“I’ve never understood this case because Lane was not banned by Sascoc,” Reddy said.
“We have no jurisdiction to prevent her from participating in athletics in her personal capacity,” Reddy, pictured, added.
Lane, 69, won a case at the South Gauteng High Court, with costs, on Thursday when Judge Gregory Wright set aside Sascoc’s decision to suspend her in November 2009, and declared she was entitled to participate in any capacity in any sport.
“I was banned with no explanation from a sport I’ve been involved in since 1976,” Lane said.
She claimed she had been “treated like dirt” in an effort to clear her name and return to athletics, and said she had never been charged or investigated.

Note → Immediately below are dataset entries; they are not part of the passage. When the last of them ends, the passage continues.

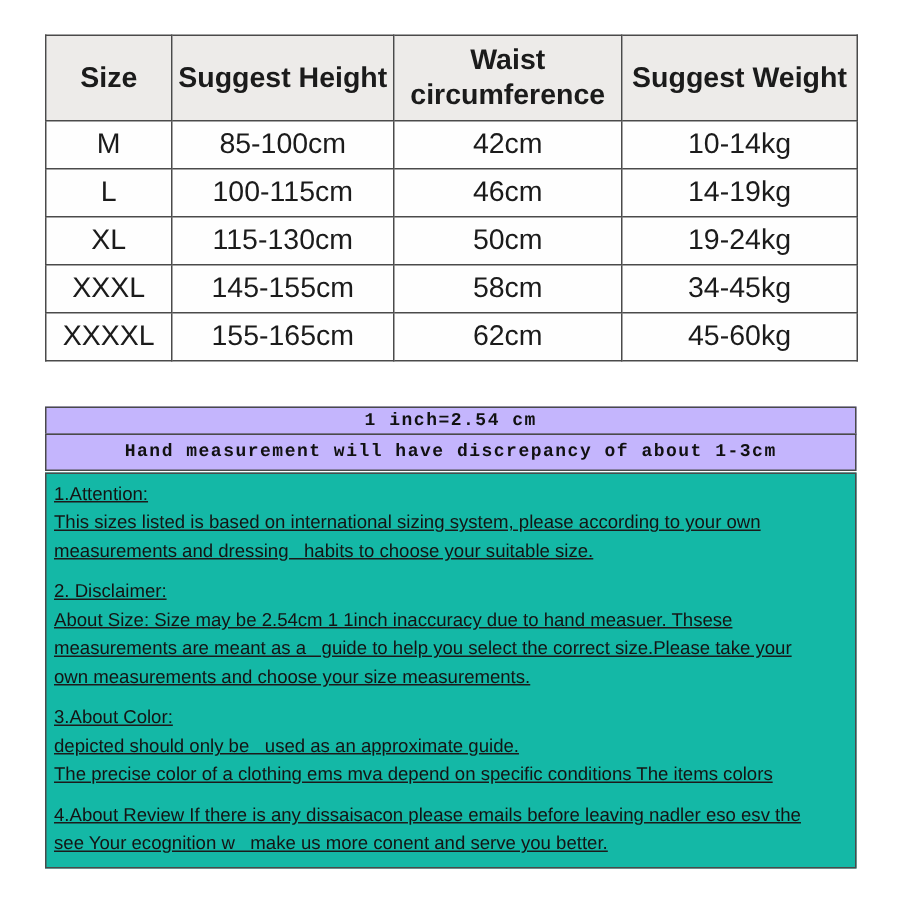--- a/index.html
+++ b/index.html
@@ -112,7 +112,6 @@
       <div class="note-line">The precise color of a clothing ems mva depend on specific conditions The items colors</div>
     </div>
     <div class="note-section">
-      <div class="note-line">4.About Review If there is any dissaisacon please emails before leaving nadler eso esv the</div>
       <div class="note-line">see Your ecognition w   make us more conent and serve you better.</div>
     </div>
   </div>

Wright stated in his judgment that Lane had exhausted internal remedies before taking the case to court.
Reddy, however, said the case was pointless, as Sascoc would not have stopped Lane from coaching or officiating in athletics over the past four years.

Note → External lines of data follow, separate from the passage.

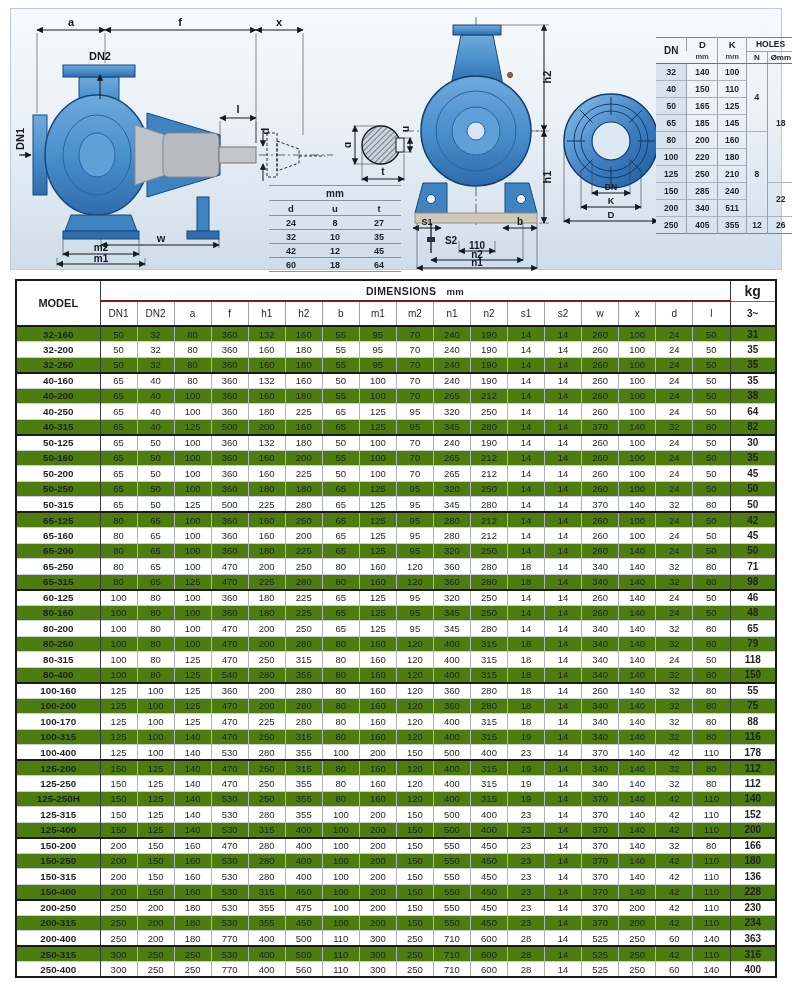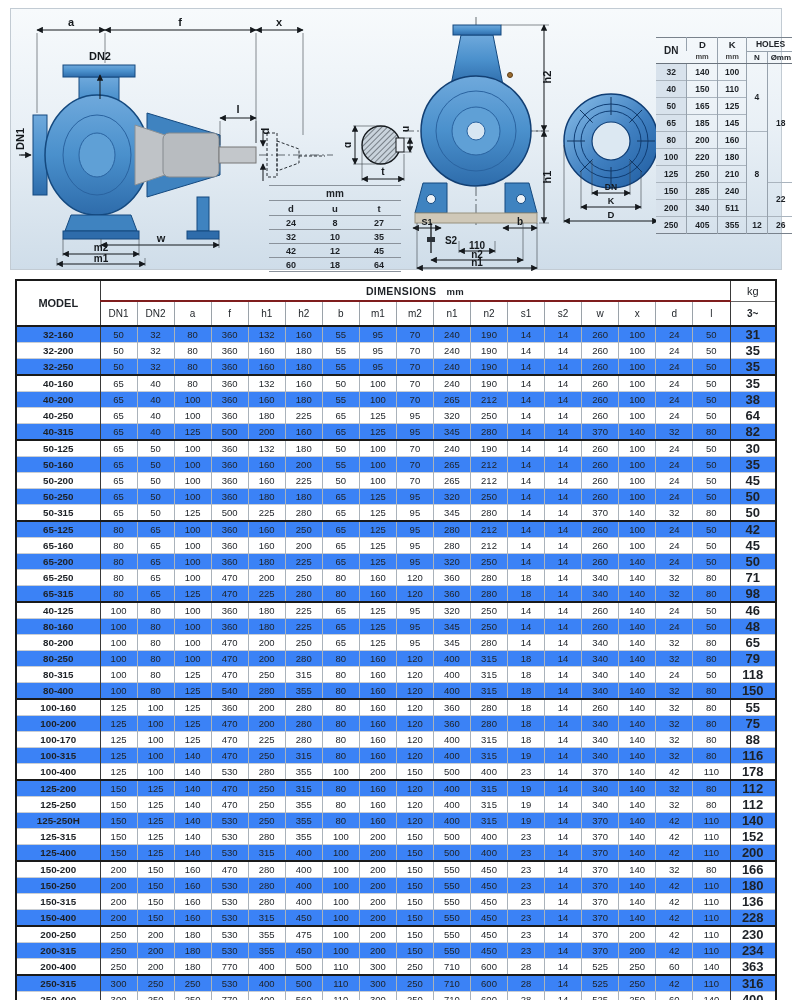--- a/index.html
+++ b/index.html
@@ -47,7 +47,7 @@
   .th-model { font-size:11px; font-weight:bold; border-right:1.5px solid #3a3a3a; border-bottom:2px solid #1a1a1a;margin-left:24px; }
   .th-dims  { font-weight:bold; font-size:10.5px; height:21px; border-bottom:2px solid #7f1d1d; letter-spacing:0.4px; }
   .th-dims .unit { font-weight:bold; font-size:9.5px; margin-left:10px; }
-  .th-kg    { font-size:11px; font-weight:normal; border-left:1.5px solid #3a3a3a; border-bottom:1px solid #666; }
+  .th-kg    { font-size:14px; font-weight:bold; border-left:1.5px solid #3a3a3a; border-bottom:1px solid #666; }
   .main-table th.sub { font-weight:normal; font-size:10px; height:25px; border-left:1px solid #9aa2aa;
                        border-bottom:2px solid #1a1a1a; }
   .main-table th.sub:first-of-type { border-left:none; }

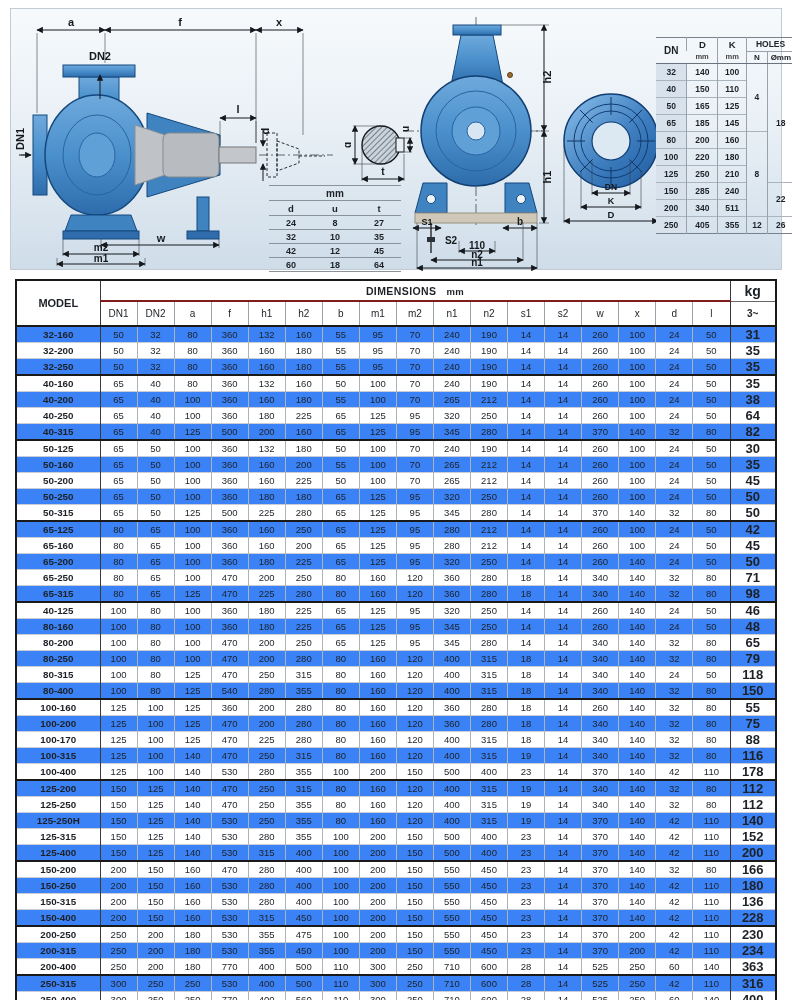--- a/index.html
+++ b/index.html
@@ -57,7 +57,7 @@
   .main-table tbody td.model { font-size:9.8px; font-weight:bold; border-left:none; border-right:1.5px solid #3a3a3a; }
   .main-table tbody td.model + td { border-left:none; }
   .main-table tbody td.kg { font-size:13px; font-weight:bold; border-left:1.5px solid #3a3a3a; }
-  .main-table tbody tr.shaded { background:#3b82f6; }
+  .main-table tbody tr.shaded { background:#4d7c0f; }
   .main-table tbody tr.group-start td { border-top:2px solid #1a1a1a; }
 </style>
 </head>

While the governing body suspended her after placing ASA under administration in November 2009, Lane resigned from the board shortly afterwards, which had taken the matter out of Sascoc’s hands.

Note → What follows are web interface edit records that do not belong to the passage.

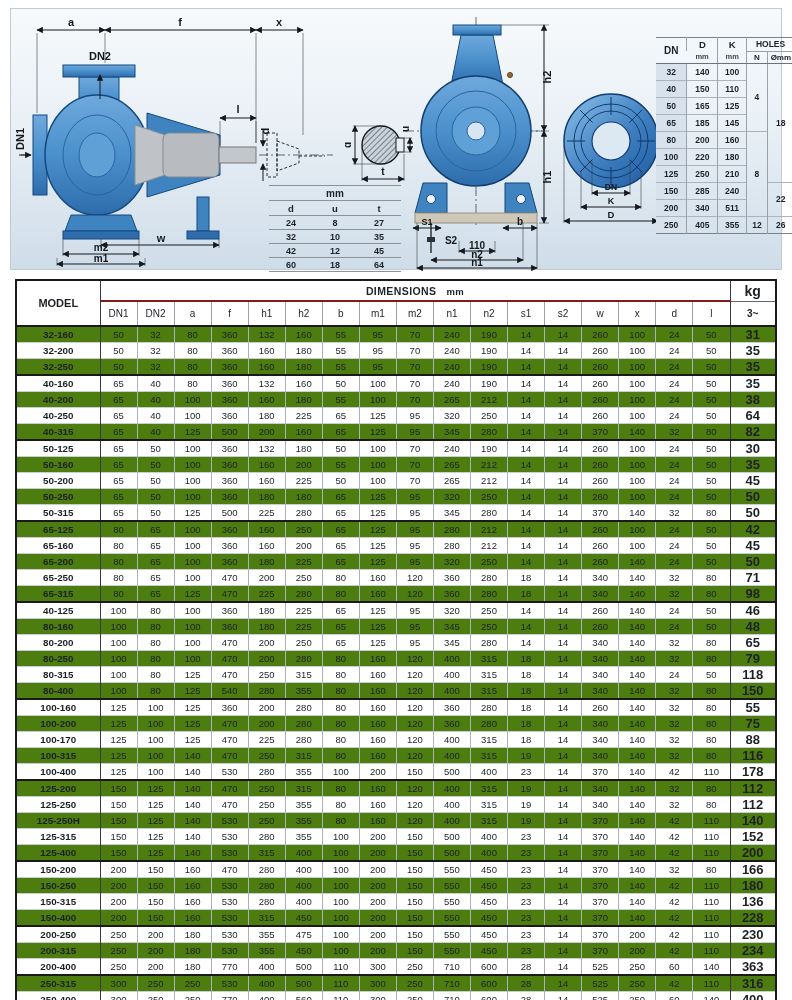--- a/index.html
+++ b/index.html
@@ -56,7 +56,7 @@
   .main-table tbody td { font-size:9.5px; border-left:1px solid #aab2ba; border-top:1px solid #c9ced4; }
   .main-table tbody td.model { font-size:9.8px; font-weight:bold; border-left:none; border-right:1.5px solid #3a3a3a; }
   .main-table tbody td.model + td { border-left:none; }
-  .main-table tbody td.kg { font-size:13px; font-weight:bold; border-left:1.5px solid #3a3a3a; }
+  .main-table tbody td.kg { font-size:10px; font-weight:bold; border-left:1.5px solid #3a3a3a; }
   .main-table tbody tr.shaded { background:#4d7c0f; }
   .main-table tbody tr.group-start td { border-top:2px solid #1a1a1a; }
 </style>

If she wanted to make a comeback as an administrator, Reddy said Lane would need to face an ASA disciplinary hearing.
“The only people who were banned by Sascoc were the three board members who did not resign – Leonard Chuene, Kakata Maponyane and Simon Dlamini,” Reddy said.
James Evans, the ASA president, said the national athletics body was distancing itself from the matter.
“Sascoc insisted on dealing with that process so they must live with the consequences,” he said.
If Lane was not banned from the sport, Evans said Sascoc should not have defended the case.
“It would have been stillborn if they had just replied that she wasn’t banned.”
Reddy confirmed Sascoc’s lawyers would seek leave to appeal the judgment.